■ Provided entries ■
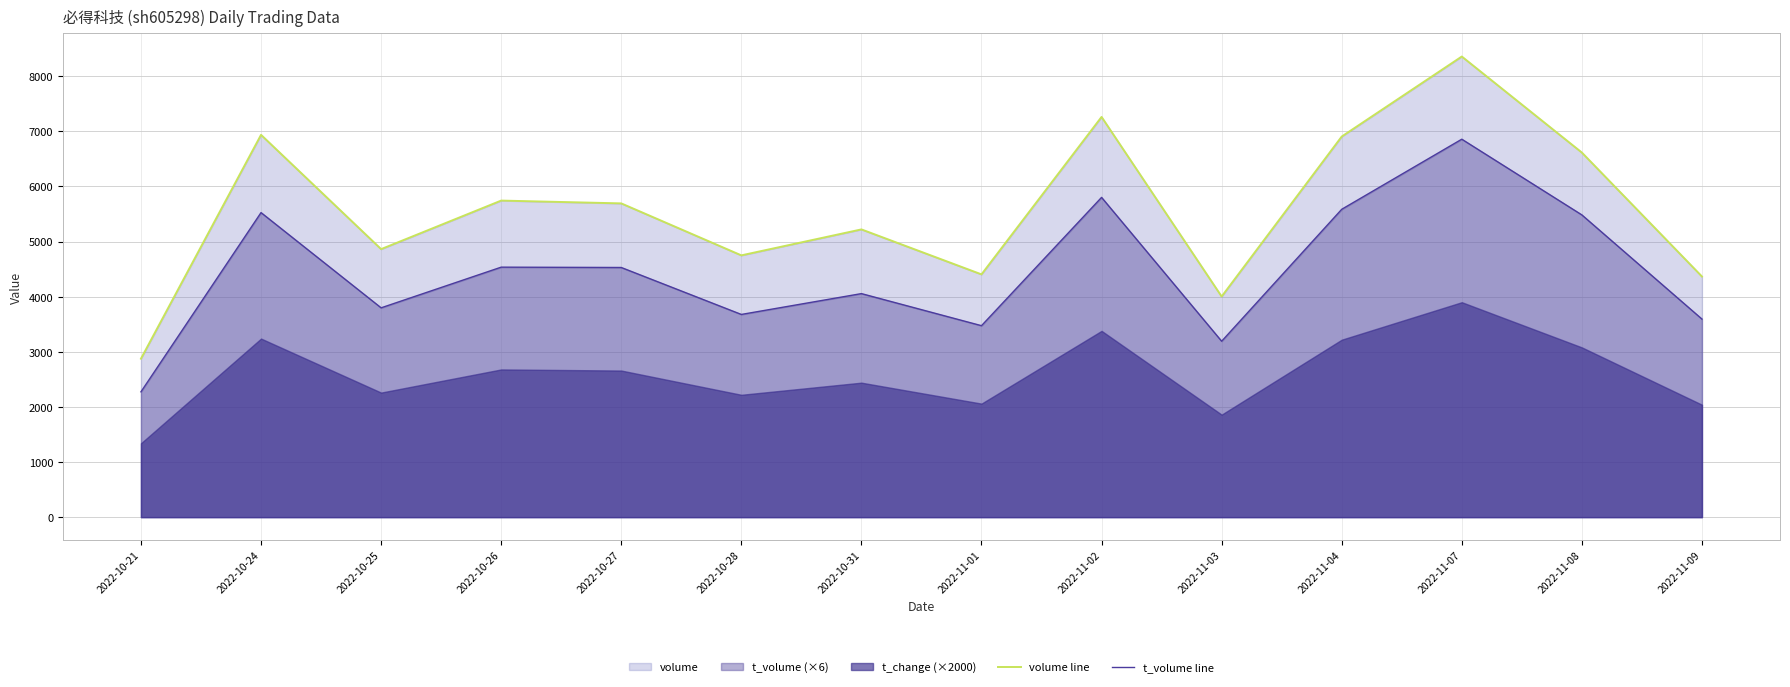

The value of volume line at 2022-10-28 is 6419. True or false?

False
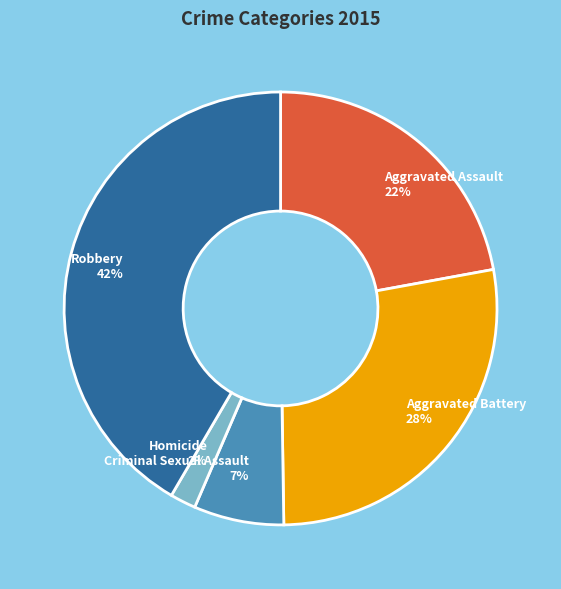

Do Homicide and Aggravated Assault together represent more than half of the pie?

No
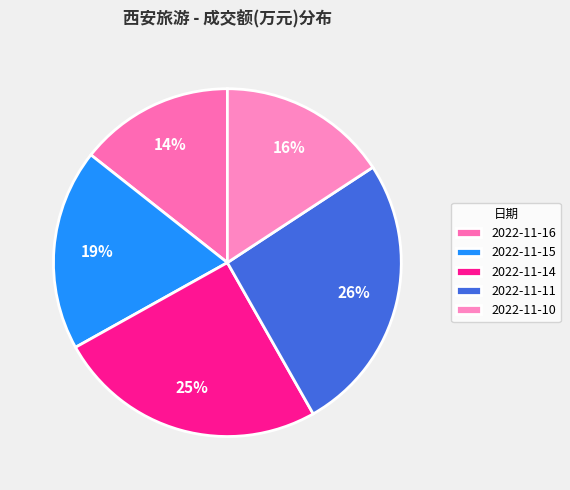

To the nearest percent, what is the average slice percentage?

20%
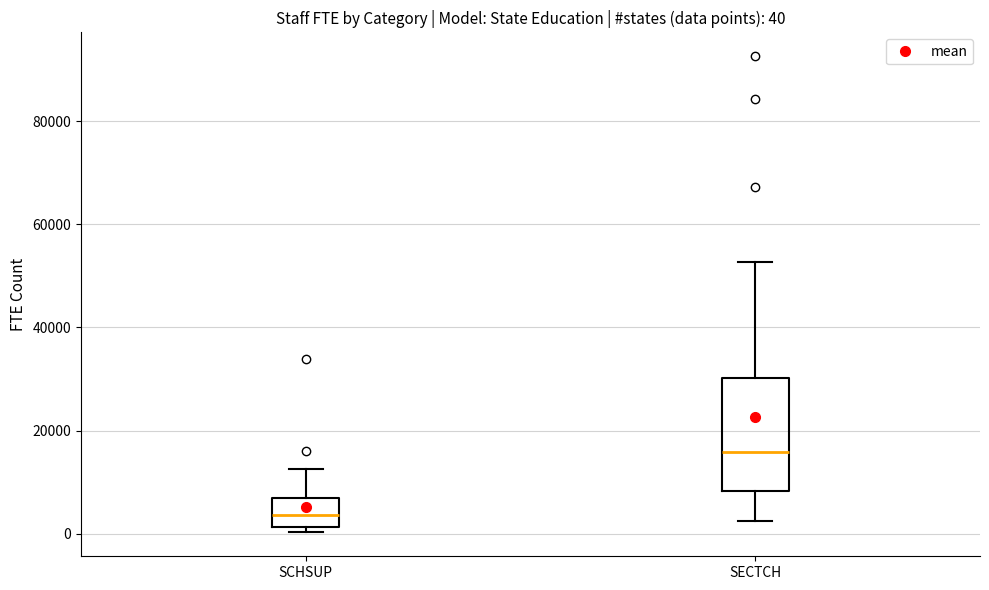

Comparing the boxes themselves (not the whiskers), which one is the tallest?

SECTCH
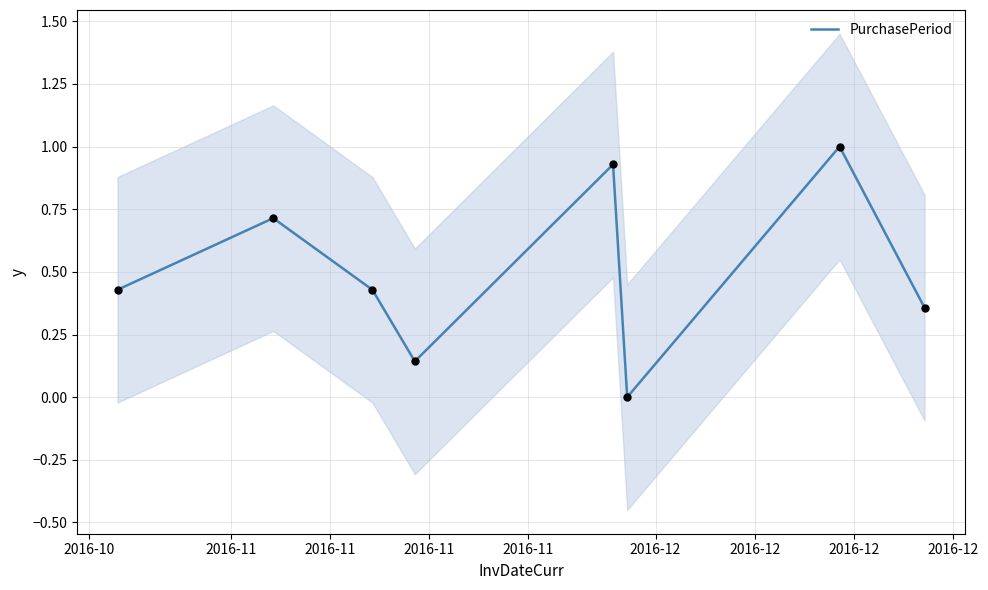

Which has a higher value, 2016-12 or 2016-11?

2016-12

■ What you are asked to do ■
Copy out the records word for word, starting at the line that contains "Comparing the boxes" and ending with the last of the records, and leave the pictures out.

■ Exercise response ■
Comparing the boxes themselves (not the whiskers), which one is the tallest?

SECTCH

Which has a higher value, 2016-12 or 2016-11?

2016-12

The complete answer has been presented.